• PROVIDED RECORDS:
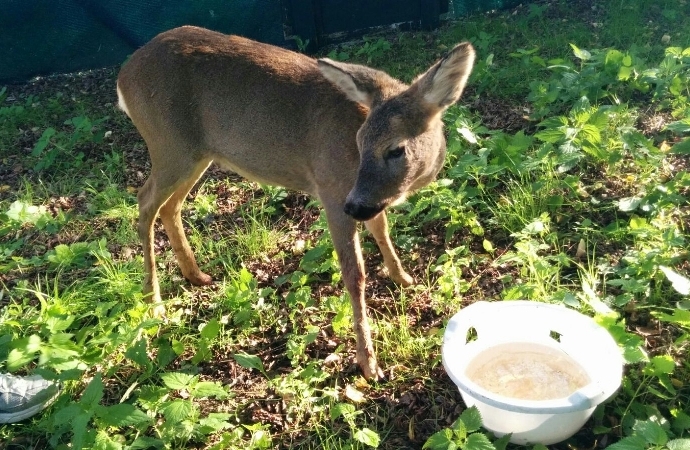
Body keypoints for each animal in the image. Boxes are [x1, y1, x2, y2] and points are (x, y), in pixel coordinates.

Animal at [117, 26, 472, 380]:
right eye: (360, 141)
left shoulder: (365, 196)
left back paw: (196, 274)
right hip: (168, 143)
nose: (354, 207)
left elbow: (381, 229)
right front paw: (368, 362)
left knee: (169, 206)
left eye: (396, 148)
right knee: (144, 201)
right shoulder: (333, 189)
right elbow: (354, 274)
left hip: (197, 153)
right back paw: (153, 300)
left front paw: (404, 278)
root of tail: (123, 76)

• TASK:
Repeat the listing in full and exactly. Leave any pictures out.

• RESPONSE AREA:
Body keypoints for each animal in the image. Boxes are [x1, y1, x2, y2] and points are (x, y), in pixel coordinates.

Animal at [117, 26, 472, 380]:
right eye: (360, 141)
left shoulder: (365, 196)
left back paw: (196, 274)
right hip: (168, 143)
nose: (354, 207)
left elbow: (381, 229)
right front paw: (368, 362)
left knee: (169, 206)
left eye: (396, 148)
right knee: (144, 201)
right shoulder: (333, 189)
right elbow: (354, 274)
left hip: (197, 153)
right back paw: (153, 300)
left front paw: (404, 278)
root of tail: (123, 76)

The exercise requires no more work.